# Whirlpool refrigerator is not cooling



## orange (Feb 19, 2008)

melki999 said:


> Hello,
> My 10 year old Whirlpool side by side *refrigerator* which sits in the garage stopped cooling yesterday. I unplugged it and plugged it back again. I found there is power since the lights are on and can hear the fan but the compressor is not working. Is it the motor, the fluid, or the pressure problem? I appreciate any help. Thanks.


I found this link to be useful. Hope it helps.
http://www.applianceaid.com/refrigerator.html#dead


----------



## orange (Feb 19, 2008)

mandylee216 said:


> Maybe you should have it checked by a professional. But I suggest you get a new ref if you want to save on electricity. old appliances tend to consume more energy as compared to new appliances.

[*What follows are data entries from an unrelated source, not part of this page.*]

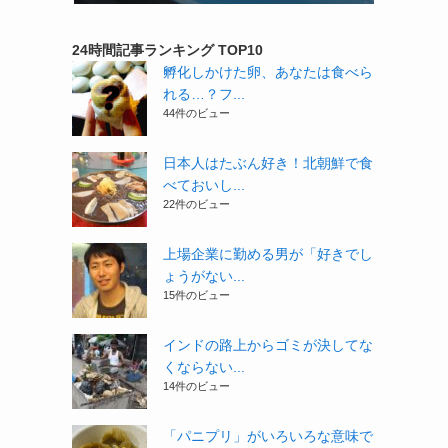
24時間記事ランキング TOP10
孵化しかけた卵、あなたは食べら
れる…？フ...
44件のビュー
日本人はたぶん好き！北朝鮮で食
べておいし...
22件のビュー
上場企業に勤める男が「好きでし
ょうがない...
15件のビュー
インドの路上からゴミが決してな
くならない...
14件のビュー
「パニプリ」がいろいろな意味で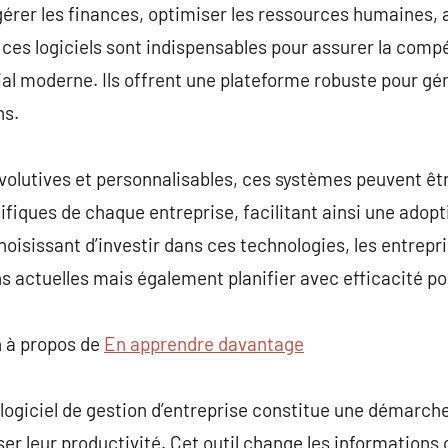
gérer les finances, optimiser les ressources humaines, a
 ces logiciels sont indispensables pour assurer la compét
l moderne. Ils offrent une plateforme robuste pour gér
ns.
volutives et personnalisables, ces systèmes peuvent êt
fiques de chaque entreprise, facilitant ainsi une adopti
hoisissant d’investir dans ces technologies, les entrep
ns actuelles mais également planifier avec efficacité po
 à propos de
En apprendre davantage
 logiciel de gestion d’entreprise constitue une démarch
er leur productivité. Cet outil change les informations 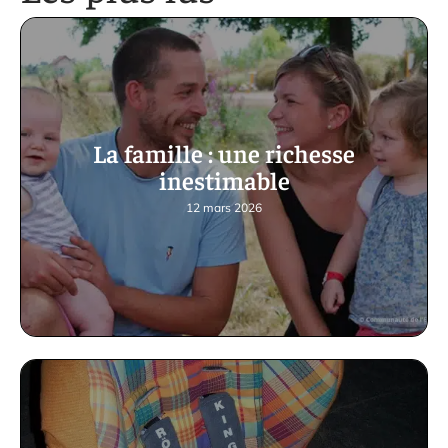
La famille : une richesse
inestimable
12 mars 2026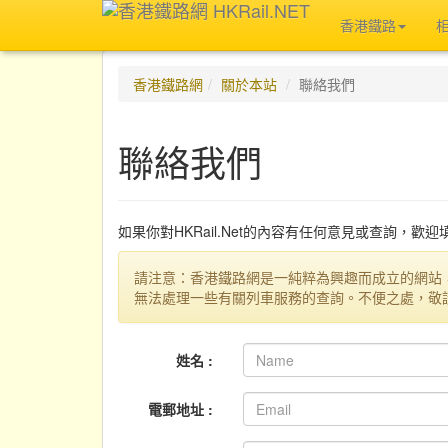
香港鐵路
香港鐵路網
關於本站
聯絡我們
聯絡我們
如果你對HKRail.Net的內容有任何意見或查詢，歡
請注意：香港鐵路網是一純粹為興趣而成立的網站
無法處理一些有關列車服務的查詢。不便之處，敬
姓名 :
電郵地址 :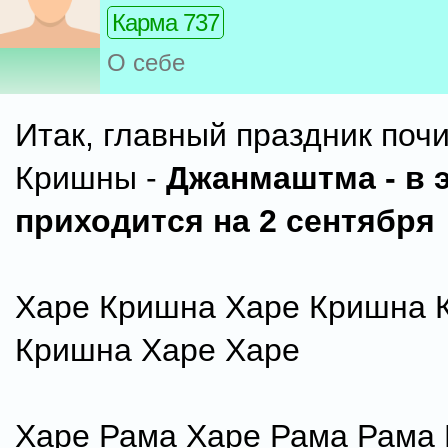
Карма 737
О себе
Итак, главный праздник поч
Кришны -
Джанмаштма - в 
приходится на 2 сентября
Харе Кришна Харе Кришна 
Кришна Харе Харе
Харе Рама Харе Рама Рама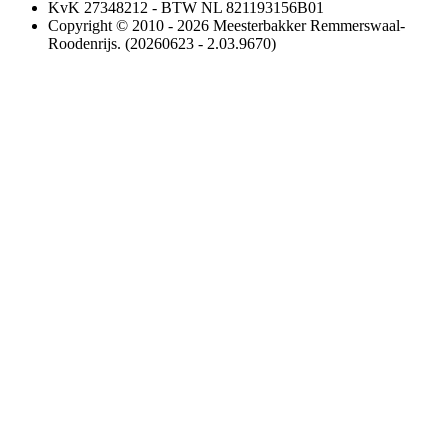
KvK 27348212 - BTW NL 821193156B01
Copyright © 2010 - 2026 Meesterbakker Remmerswaal-
Roodenrijs. (20260623 - 2.03.9670)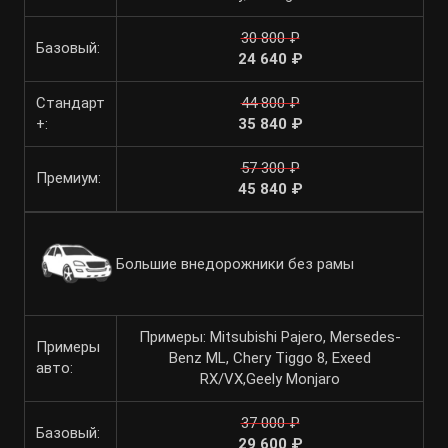
30 800 ₽
Базовый:
24 640 ₽
Стандарт
44 800 ₽
+:
35 840 ₽
57 300 ₽
Премиум:
45 840 ₽
Большие внедорожники без рамы
Примеры: Mitsubishi Pajero, Mersedes-
Примеры
Benz ML, Chery Tiggo 8, Exeed
авто:
RX/VX,Geely Monjaro
37 000 ₽
Базовый:
29 600 ₽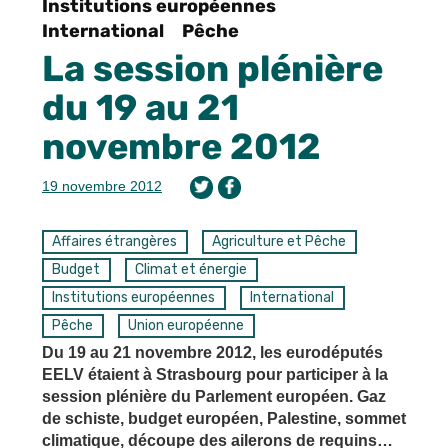
Institutions européennes
International
Pêche
La session plénière
du 19 au 21
novembre 2012
19 novembre 2012
Affaires étrangères
Agriculture et Pêche
Budget
Climat et énergie
Institutions européennes
International
Pêche
Union européenne
Du 19 au 21 novembre 2012, les eurodéputés
EELV étaient à Strasbourg pour participer à la
session plénière du Parlement européen. Gaz
de schiste, budget européen, Palestine, sommet
climatique, découpe des ailerons de requins…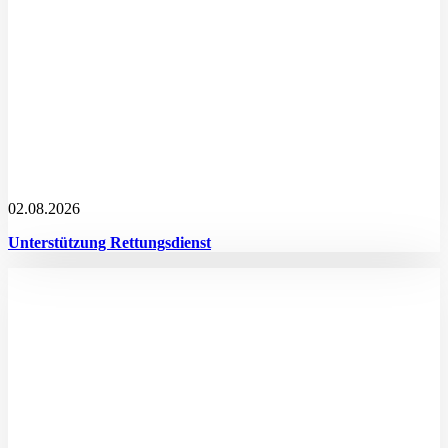
02.08.2026
Unterstützung Rettungsdienst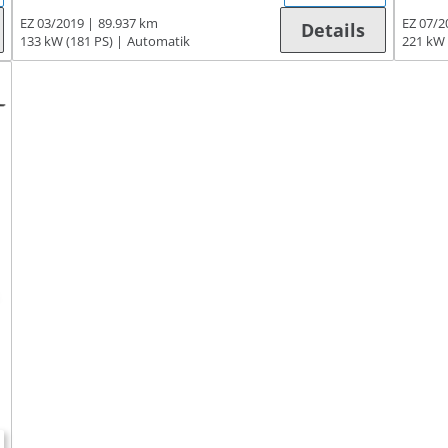
EZ 03/2019
89.937 km
EZ 07/2
Details
133 kW (181 PS)
Automatik
221 kW 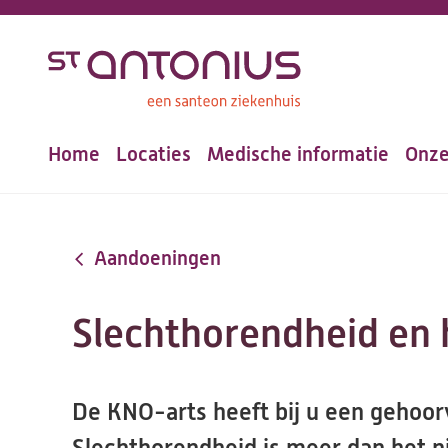
Overslaan
en
naar
de
Home
Locaties
Medische informatie
Onze
inhoud
Hoofdnavigatie
gaan
Aandoeningen
Slechthorendheid en 
De KNO-arts heeft bij u een gehoorv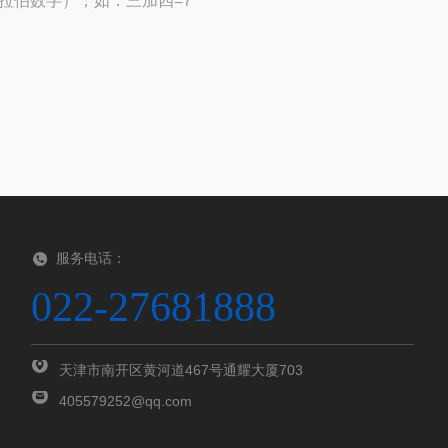
拉伯数字），如：三加四=7
服务电话：
022-27681888
天津市南开区黄河道467号通耀大厦703
405579252@qq.com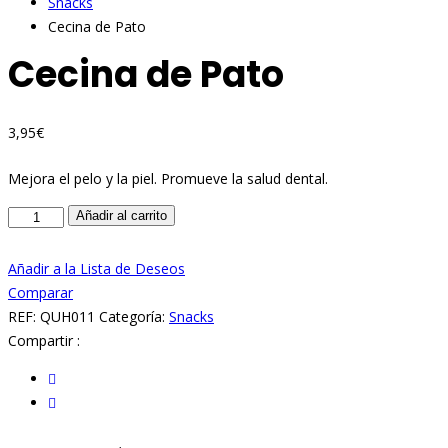
Snacks
Cecina de Pato
Cecina de Pato
3,95
€
Mejora el pelo y la piel. Promueve la salud dental.
Cecina
Añadir al carrito
de
Pato
Añadir a la Lista de Deseos
cantidad
Comparar
REF:
QUH011
Categoría:
Snacks
Compartir :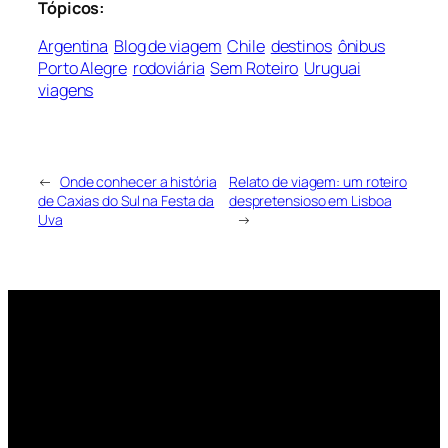
Tópicos:
Argentina
Blog de viagem
Chile
destinos
ônibus
Porto Alegre
rodoviária
Sem Roteiro
Uruguai
viagens
←
Onde conhecer a história
Relato de viagem: um roteiro
de Caxias do Sul na Festa da
despretensioso em Lisboa
Uva
→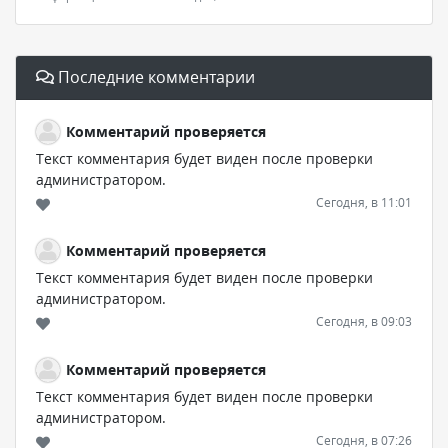
Последние комментарии
Комментарий проверяется
Текст комментария будет виден после проверки
администратором.
Сегодня, в 11:01
Комментарий проверяется
Текст комментария будет виден после проверки
администратором.
Сегодня, в 09:03
Комментарий проверяется
Текст комментария будет виден после проверки
администратором.
Сегодня, в 07:26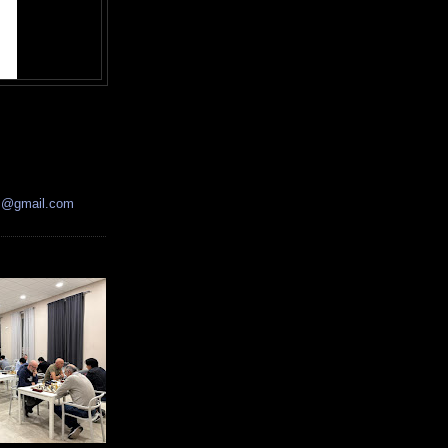
ss@gmail.com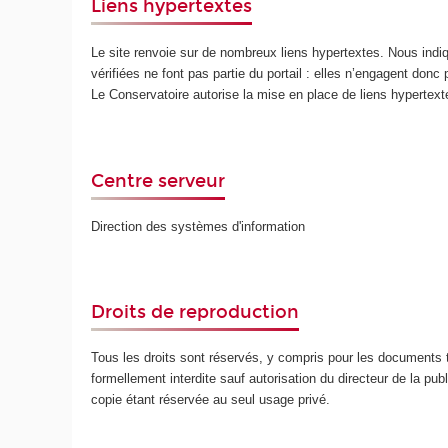
Liens hypertextes
Le site renvoie sur de nombreux liens hypertextes. Nous ind
vérifiées ne font pas partie du portail : elles n’engagent donc
Le Conservatoire autorise la mise en place de liens hypertex
Centre serveur
Direction des systèmes d'information
Droits de reproduction
Tous les droits sont réservés, y compris pour les documents t
formellement interdite sauf autorisation du directeur de la publ
copie étant réservée au seul usage privé.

I tend to agree with MandyLee216 - it may be time. Especially if you read the claims of the manufacturers. My personal experience is that I recently purchased a new Frigidaire Range and 18 cu ft fridge. The intent was to modernize the kitchen. Nice stainless steel appliances, ceramic top range.... to replace the 22 yr old GE 17 cu ft fridge and stove (almond) that were working perfectly - but probably inefficiently.

New fridge makes more noise than the old one by far -- technician has been out and everything is 'normal'. *BS* - it's noisy, and will be exchanged over the next few weeks (confirmed with vendor).

If you like what you have, and don't think it's day is over, get a repairman and get an estimate. Newer isn't necessarily better -- even if the ads say it's more efficient.


----------